Exam Difficulty Verdict

The May/June 2025 series of 9618 Computer Science presented a balanced but challenging assessment. While Paper 11 remained highly accessible with standard database normalization, security encryption, and basic assembly trace tables, Paper 21 raised the bar significantly. The practical programming paper demanded rigorous logical precision, particularly in the 2D array bubble sort and sequential text file manipulation, making the overall series a solid 3.4 out of 5 in terms of difficulty.

Key Areas for Earning Marks

In Paper 1, substantial marks were concentrated in Databases (13 marks) and Communication (13 marks). Candidates who mastered the mechanics of INNER JOIN and GROUP BY clauses in SQL, alongside the 5-step process of digital signature verification, found themselves with a strong foundation. In Paper 2, the bulk of the marks was dominated by Programming (38 marks), specifically testing structured array manipulation, file writing, and validation test plans.

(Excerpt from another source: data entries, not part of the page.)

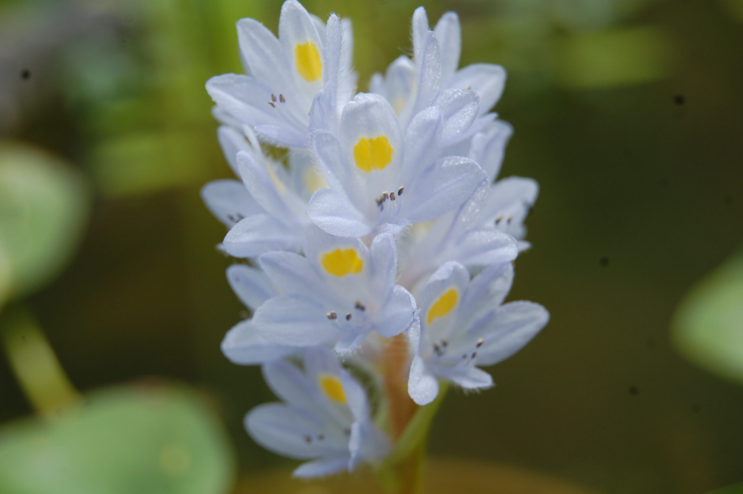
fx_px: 1701
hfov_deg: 24.6
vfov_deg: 16.5
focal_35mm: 82
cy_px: 247
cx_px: 372
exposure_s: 1/250
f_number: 8
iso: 200
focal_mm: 55
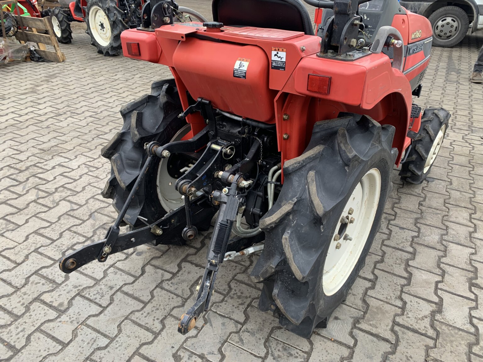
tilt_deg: -31.2
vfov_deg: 53.1
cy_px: 181
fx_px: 363
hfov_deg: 67.3
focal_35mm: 26
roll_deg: +0.0
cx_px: 242
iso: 64
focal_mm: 4.25
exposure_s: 1/121
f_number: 1.8
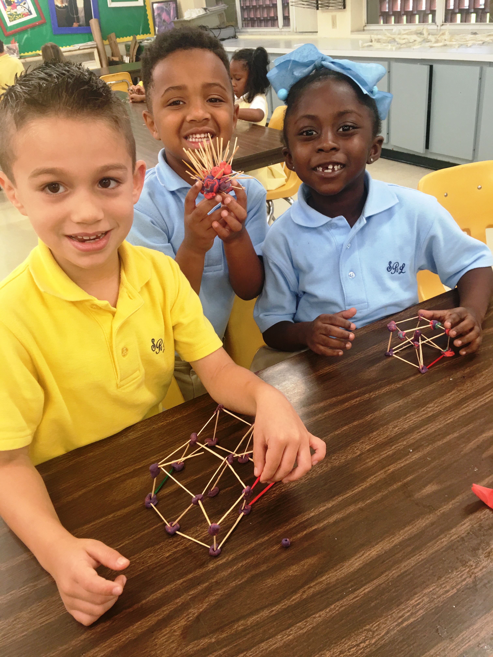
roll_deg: +8.0
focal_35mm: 29
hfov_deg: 48.2
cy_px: 328
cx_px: 246
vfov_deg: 61.7
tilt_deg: -30.2
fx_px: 551
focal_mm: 4.15
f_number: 2.2
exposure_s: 1/15
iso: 25
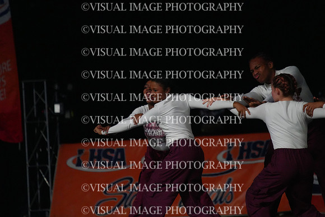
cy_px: 108
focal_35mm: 350
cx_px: 162
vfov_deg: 3.9
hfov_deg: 5.9
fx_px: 3160
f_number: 5.6
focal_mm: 350
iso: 12800
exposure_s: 1/1000
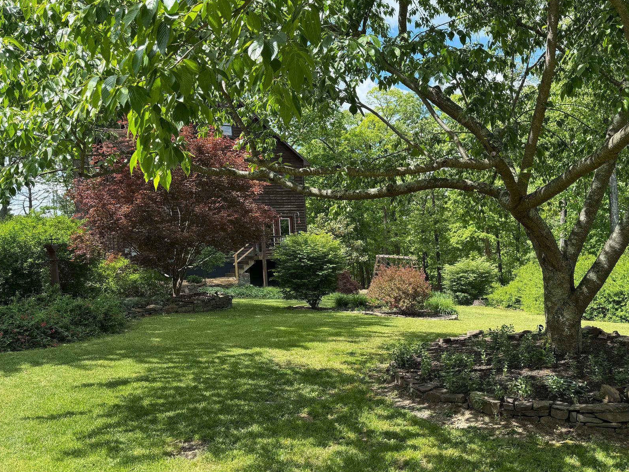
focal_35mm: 31
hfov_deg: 57.4
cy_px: 236
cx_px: 405
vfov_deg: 45.4
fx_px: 563
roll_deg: +3.1
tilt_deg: -0.5
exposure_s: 1/1151
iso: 80
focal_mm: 6.76
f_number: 1.78
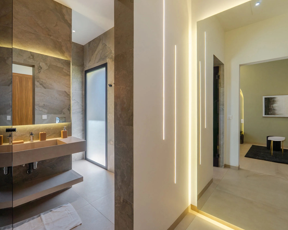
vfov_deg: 77.0
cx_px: 148
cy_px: 114
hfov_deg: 89.6
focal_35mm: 17
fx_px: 145
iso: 100
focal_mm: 10
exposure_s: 1/50
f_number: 5
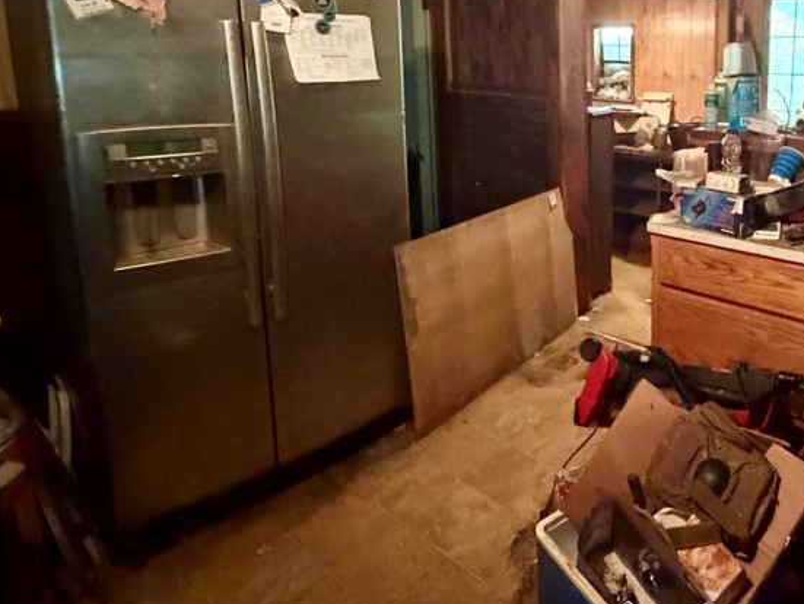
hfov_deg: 61.3
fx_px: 604
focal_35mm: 26
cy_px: 146
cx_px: 651
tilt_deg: -8.7
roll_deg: -0.5
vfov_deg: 50.7
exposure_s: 1/30
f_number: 2.2
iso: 2500
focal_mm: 2.22
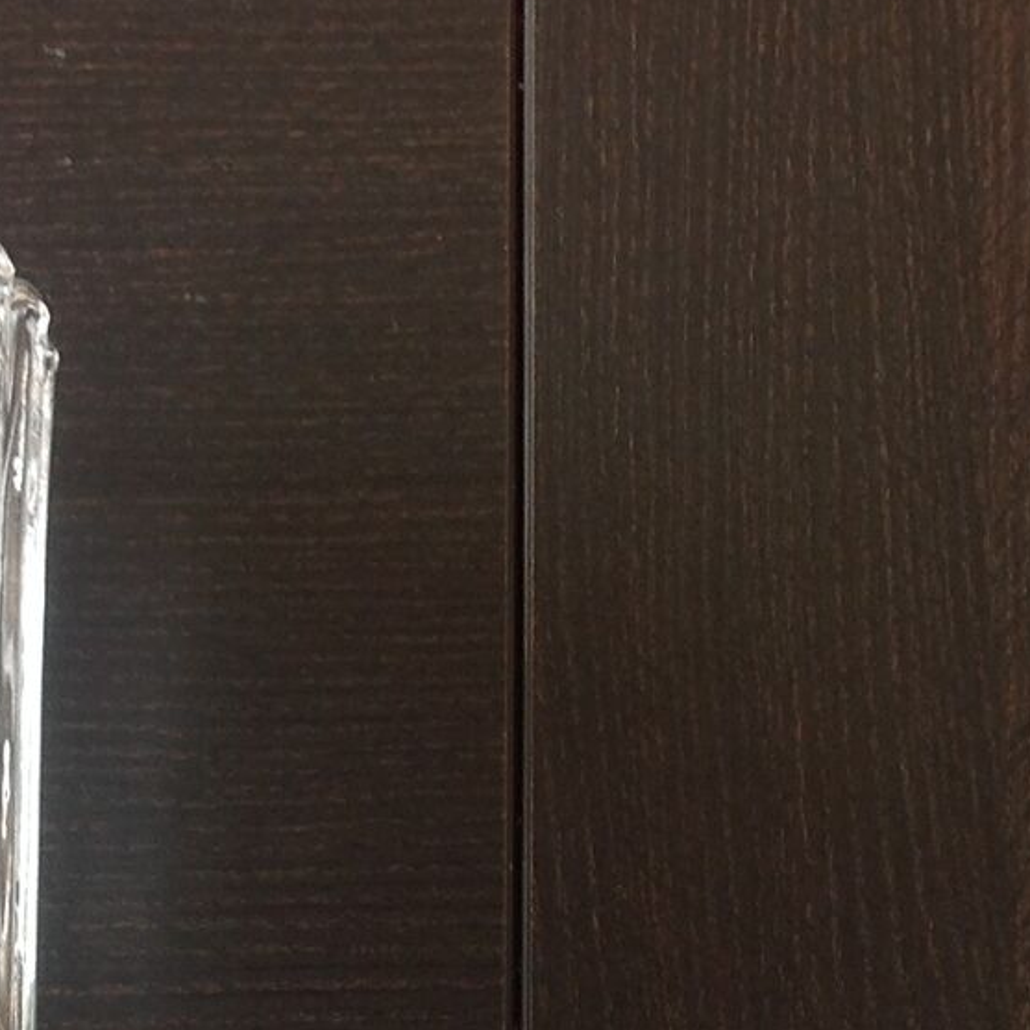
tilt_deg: -71.5
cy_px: 1115
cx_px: 743
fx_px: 3737
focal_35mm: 111
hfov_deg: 15.6
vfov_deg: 15.3
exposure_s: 1/60
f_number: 2.4
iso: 64
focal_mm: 4.28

Common Pitfalls & Examiner Insights

Examiners highlighted several critical areas where students threw away marks:

  • File Mode Mismanagement: In Paper 2, Q7(b), candidates frequently forgot to close the text file after reading the existing lines before attempting to reopen it in APPEND mode. Doing so creates resource locks or runtime errors.
  • Partial Swapping in 2D Arrays: In the 2D array bubble sort (Q6(b)), a classic mistake was only swapping the speed values in column 1 while leaving the corresponding sensor IDs in column 2 unchanged, which completely corrupted the record association.
  • SQL Aggregate Grouping: Failing to include all non-aggregated SELECT fields inside the GROUP BY statement led to syntax errors in SQL.

Preparation Strategy & Future Outlook

To succeed in future sessions, students must shift from memorizing basic templates to writing adaptable code. Practice sorting multi-dimensional arrays where elements are linked. For theory, create active-recall cards for hardware processes (like magnetic disks) and security pipelines (digital signature hashing and encryption). We predict that future papers will continue to test Acyclic Graphs or Binary Search variants which were less prominent in this series, so prepare those thoroughly.